To address this, the First Proof team will hire anonymous reviewers for the second round, funded by grants and donations from AI companies. This is in response to a glaring gap between public and proprietary AI efforts—the latter solved more problems in the first round, likely due to improved models or undisclosed human assistance.

The Future of Mathematics: Adaptation or Obsolescence?

The current situation demands adaptation. Institutions and the profession must prepare for a future where LLMs flood the field with potentially flawed proofs. The lack of transparency in proprietary AI systems raises concerns about democratization; if only select companies have access to superior models, the field could become more exclusive, not less.

The second round of First Proof is designed to resolve these issues. By requiring direct access to models, the team aims to ensure fair testing.
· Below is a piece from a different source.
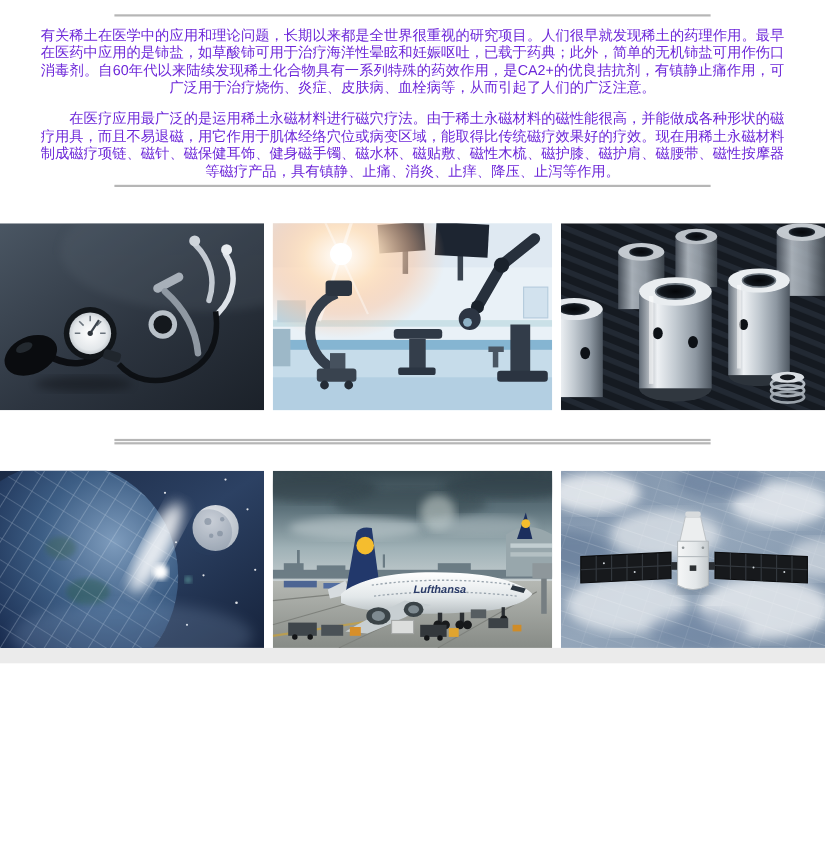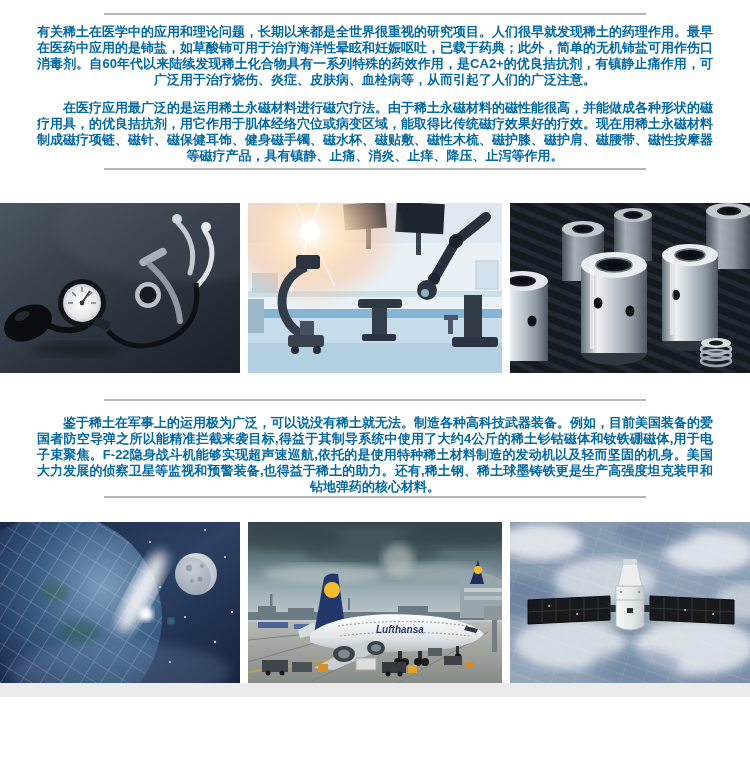"有关稀土在医学中的应用和理论问题，长期以来都是全世界很重视的研究项目。人们很早就" .para { color: #0369a1 -> #6d28d9; font-weight: 700 -> 400 }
Whether OpenAI, Google, and other AI companies will comply remains uncertain.

Ultimately, understanding AI’s true capabilities is critical for guiding future mathematicians. As Abouzaid states, “One of our main motivations is to make sure that we can tell young people what we expect the field to look like in a few years.” The rapid evolution of AI in mathematics demands careful evaluation, transparency, and proactive adaptation to ensure the field’s continued progress.